Jess (at least versions 5.0 and later) also adds a commercial backward chaining algorithm on top of the Rete network, but it cannot be said to fully implement Rete II, in part due to the fact that no full specification is publicly available.

===Rete-III===
In the early 2000s, the Rete III engine was developed by Charles Forgy in cooperation with FICO engineers. The Rete III algorithm, which is not Rete-NT, is the FICO trademark for Rete II and is implemented as part of the FICO Advisor engine. It is basically the Rete II engine with an API that allows access to the Advisor engine because the Advisor engine can access other FICO products.

===Rete-NT===
In 2010, Forgy developed a new generation of the Rete algorithm.

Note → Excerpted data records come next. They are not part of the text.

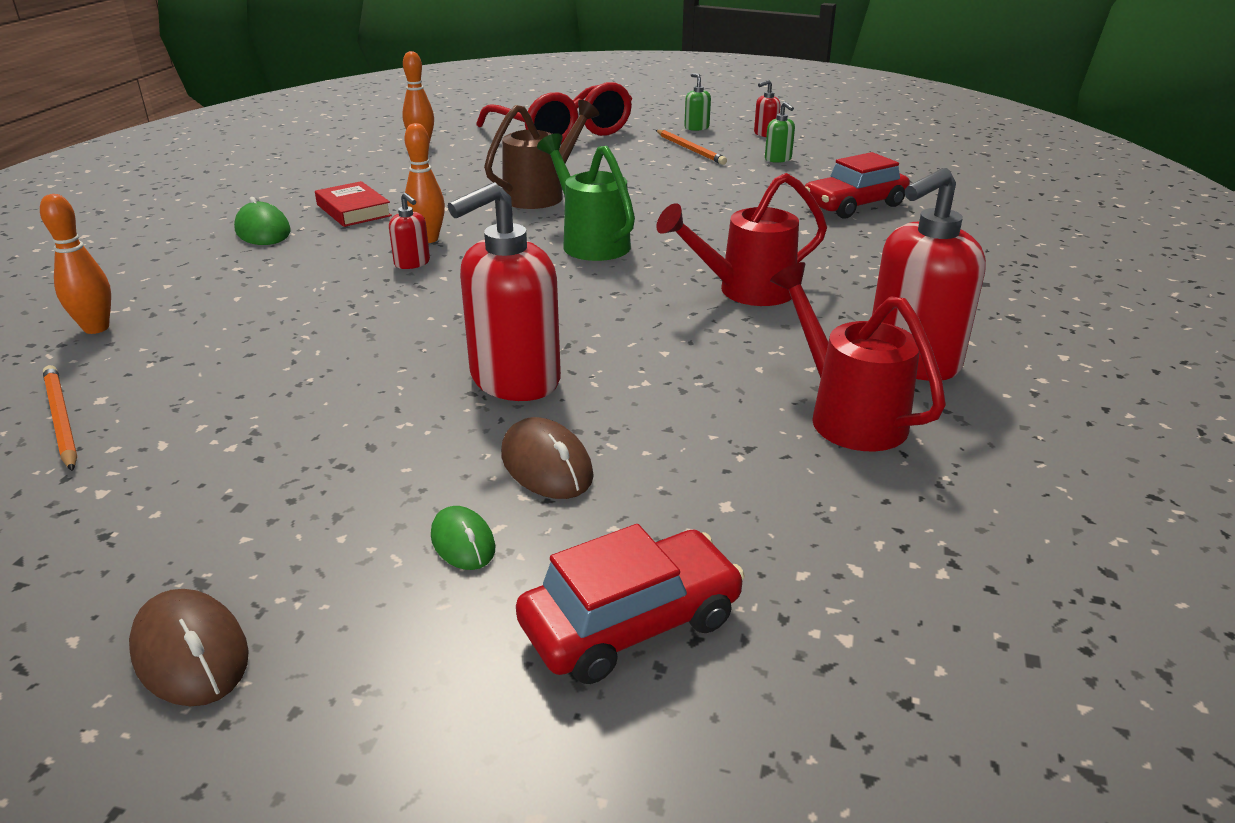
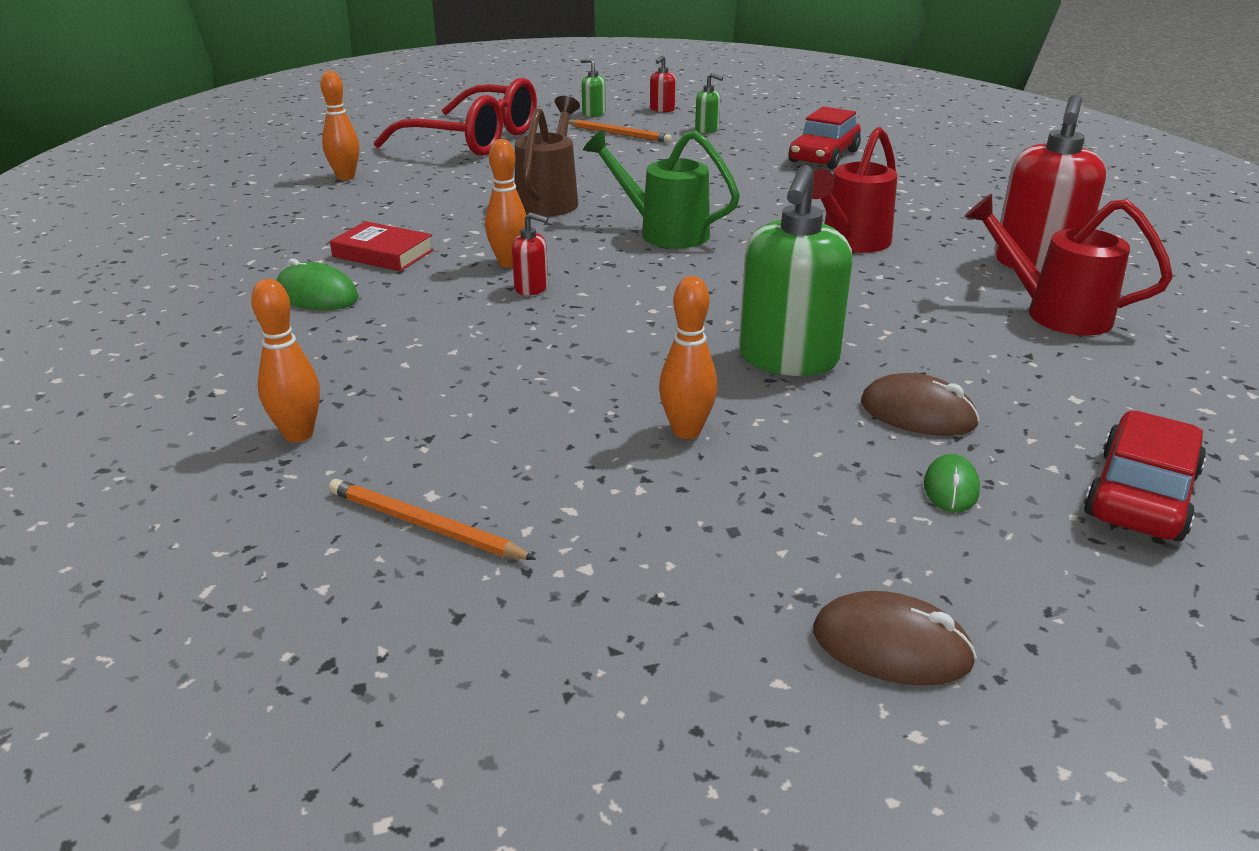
camera: 30 degrees left, 0 degrees up
(336, 413) = (686, 431): none -> orange bowling pin
(463, 542) = (951, 488): green mouse -> green mouse turned 75 degrees clockwise
(514, 380) = (788, 359): red soap dispenser -> green soap dispenser

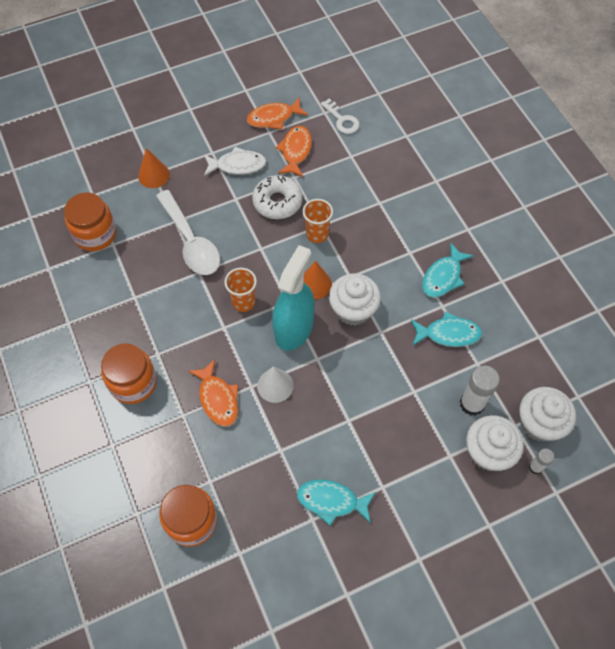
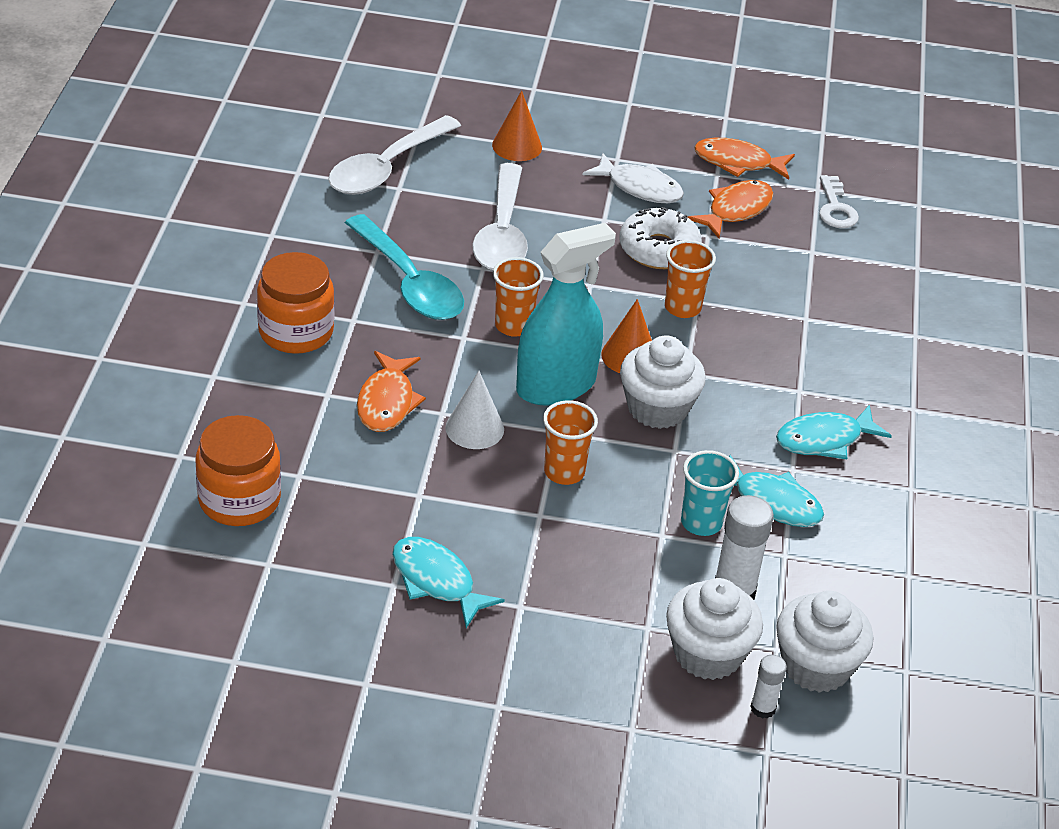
camera: 30 degrees right, 20 degrees down
(95, 234) = (386, 168): orange jar -> white spoon
(168, 308) = (409, 283): none -> turquoise spoon
(339, 384) = (564, 472): none -> orange cup
(426, 370) = (701, 523): none -> turquoise cup

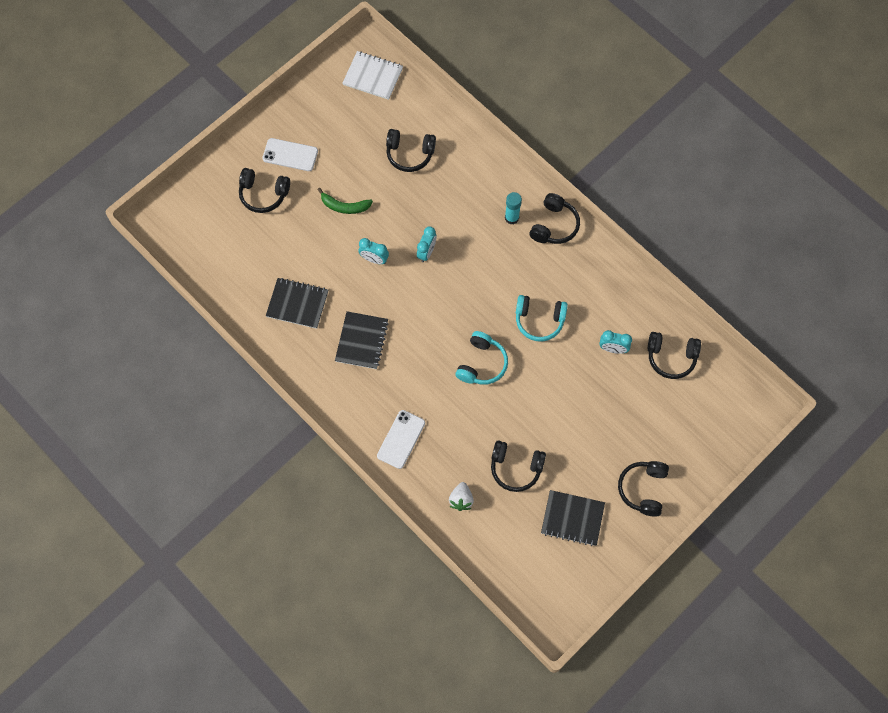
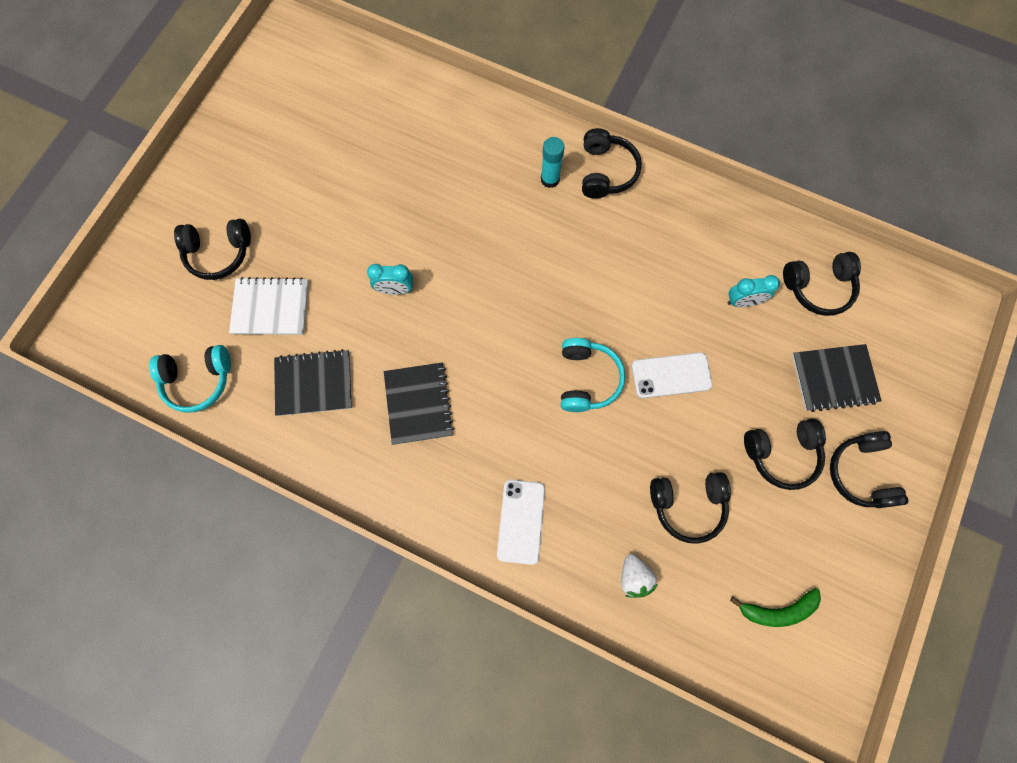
camera: 20 degrees left, 5 degrees up
(290, 155) = (237, 191): white phone -> white phone (671, 375)
(344, 206) = (331, 234): green banana -> green banana (777, 610)
(373, 76) = (310, 62): white notebook -> white notebook (271, 307)
(409, 154) = (391, 142): black headphones -> black headphones (781, 454)
(426, 252) = (459, 258): turquoise clock -> none
(539, 320) = (637, 297): turquoise headphones -> turquoise headphones (198, 380)
(572, 518) = (789, 548): black notebook -> black notebook (834, 378)

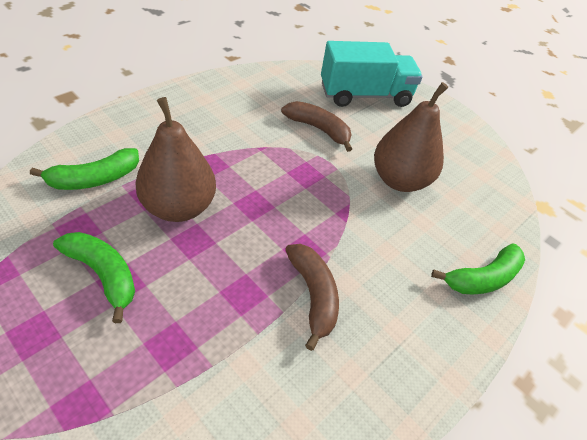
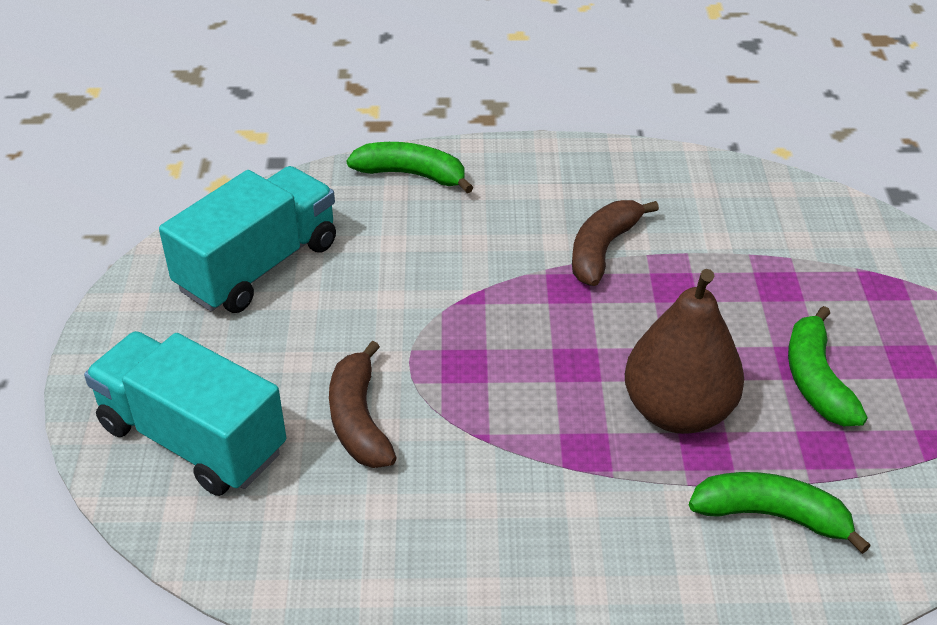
camera: 130 degrees left, 5 degrees down
(399, 180) = (350, 293): brown pear -> none
(454, 170) = (258, 266): none -> turquoise truck

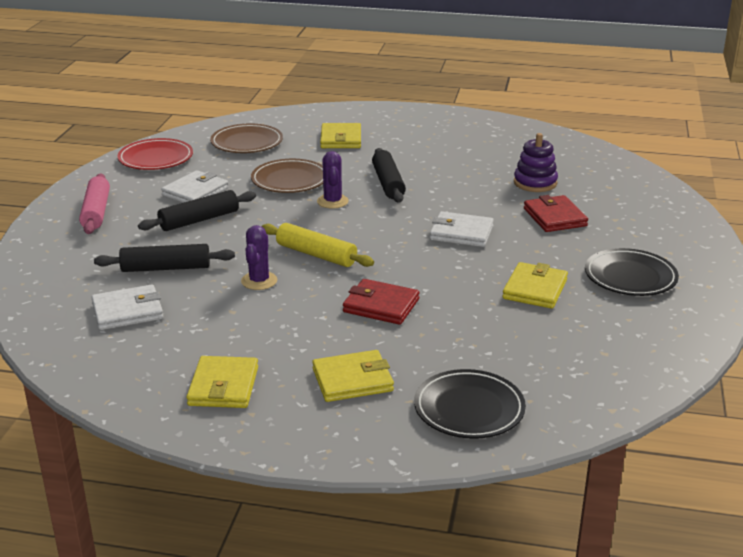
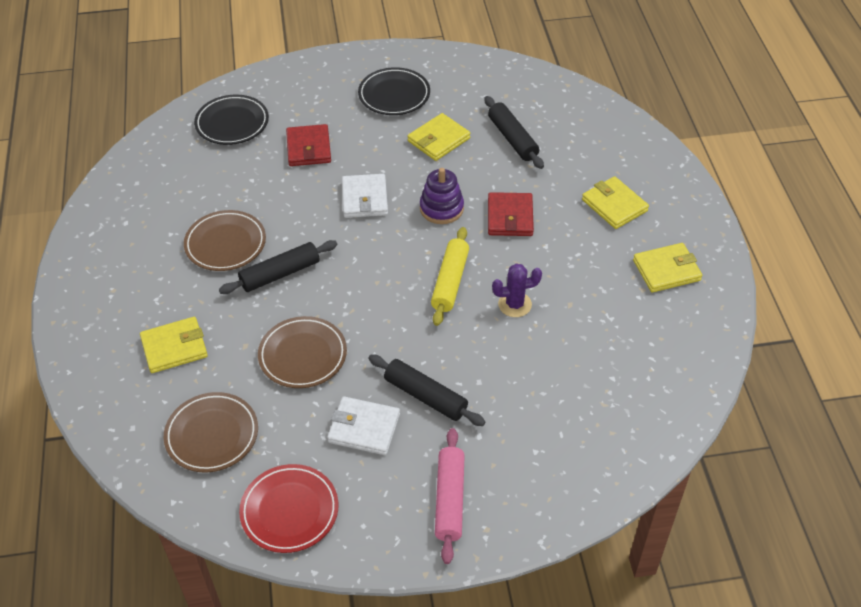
camera: 110 degrees left, 20 degrees up
(96, 212) = (450, 499): pink rolling pin -> pink rolling pin turned 60 degrees counterclockwise
(128, 311) = (612, 374): white wallet -> none
(166, 268) = (529, 380): black rolling pin -> black rolling pin (512, 138)
(332, 201) = (339, 304): purple cactus -> none
(441, 167) = (225, 244): none -> brown plate
(469, 409) = (608, 143): black plate -> black plate (232, 123)
(535, 183) = (240, 171): purple stacking toy -> purple stacking toy (441, 208)
(535, 289) = (438, 140): yellow wallet -> yellow wallet turned 45 degrees counterclockwise
(555, 217) = (308, 148): red wallet -> red wallet turned 60 degrees counterclockwise

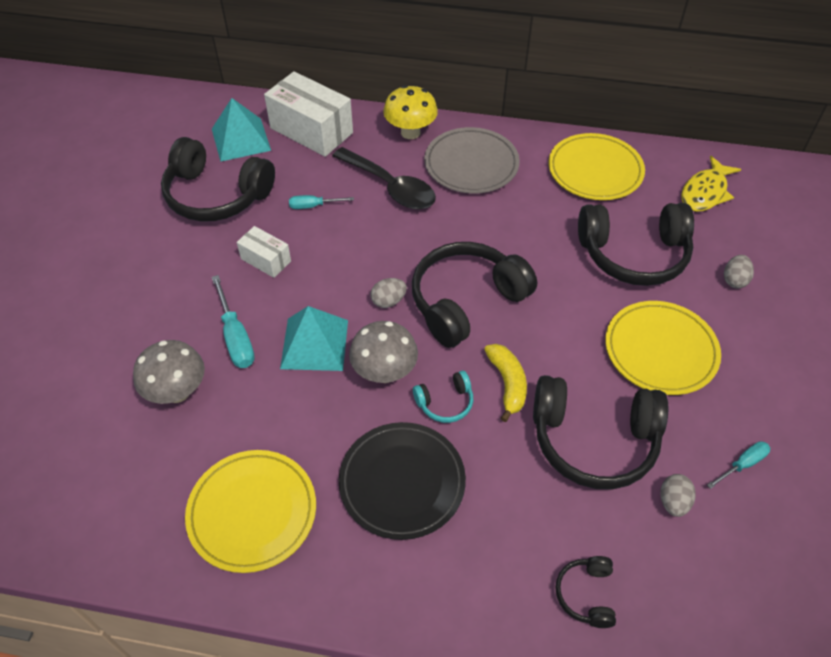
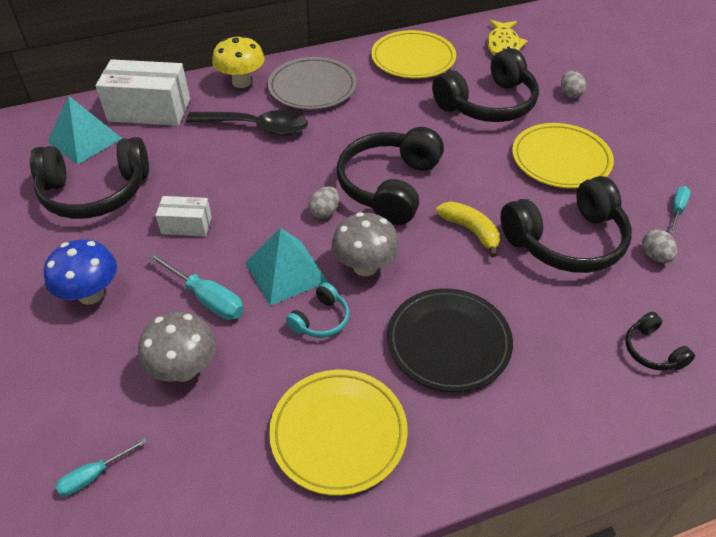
camera: 30 degrees left, 5 degrees down
(154, 289) = (91, 294): none -> blue mushroom
(313, 206) = (198, 166): turquoise screwdriver -> turquoise screwdriver (94, 475)
(445, 402) = (434, 266): turquoise headphones -> turquoise headphones (321, 320)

In an InfoWorld benchmark, the algorithm was deemed 500 times faster than the original Rete algorithm and 10 times faster than its predecessor, Rete II. This algorithm is now licensed to Sparkling Logic, the company that Forgy joined as investor and strategic advisor, as the inference engine of the SMARTS product.

===Rete-OO===
Considering that Rete aims to support first-order logic (basically if-then-else statements), Rete-OO aims to provide a rule-based system that supports uncertainty (where the information to make a decision is missing or is inaccurate). According to the author's proposal, the rule "if Danger then Alarm" would be improved to something such as "given the probability of Danger, there will be a certain probability of hearing an Alarm" or even "the greater the Danger, the louder should be Alarm". For this it extends the Drools language (which already implements the Rete algorithm) to make it support probabilistic logic, like fuzzy logic and Bayesian networks.